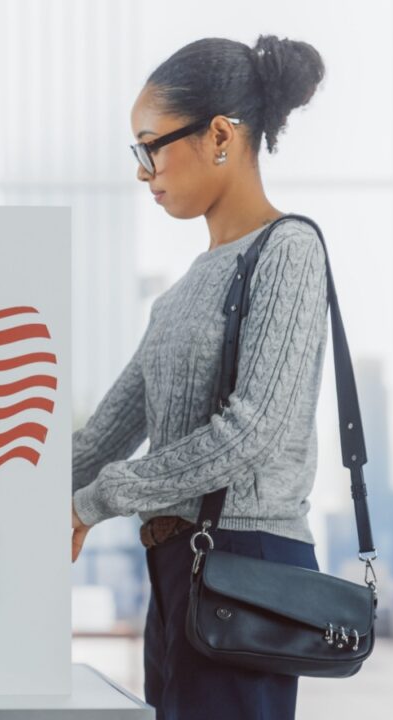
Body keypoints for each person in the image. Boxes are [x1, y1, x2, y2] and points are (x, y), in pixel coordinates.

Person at [69, 34, 330, 719]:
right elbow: (105, 436)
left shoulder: (290, 250)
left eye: (150, 145)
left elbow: (251, 431)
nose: (142, 169)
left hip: (245, 567)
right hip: (178, 567)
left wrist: (97, 501)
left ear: (219, 134)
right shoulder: (183, 291)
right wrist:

# Your task
Leave the pictures out, and transcribe each of the records exactly.

# Result below
Body keypoints for each person in the image. Boxes are [x1, y1, x2, y2] and points are (x, y), in pixel coordinates.

Person at [69, 34, 330, 719]:
right elbow: (105, 436)
left shoulder: (290, 250)
left eye: (150, 145)
left elbow: (251, 431)
nose: (142, 169)
left hip: (245, 567)
right hip: (178, 567)
left wrist: (97, 501)
left ear: (219, 134)
right shoulder: (183, 291)
right wrist:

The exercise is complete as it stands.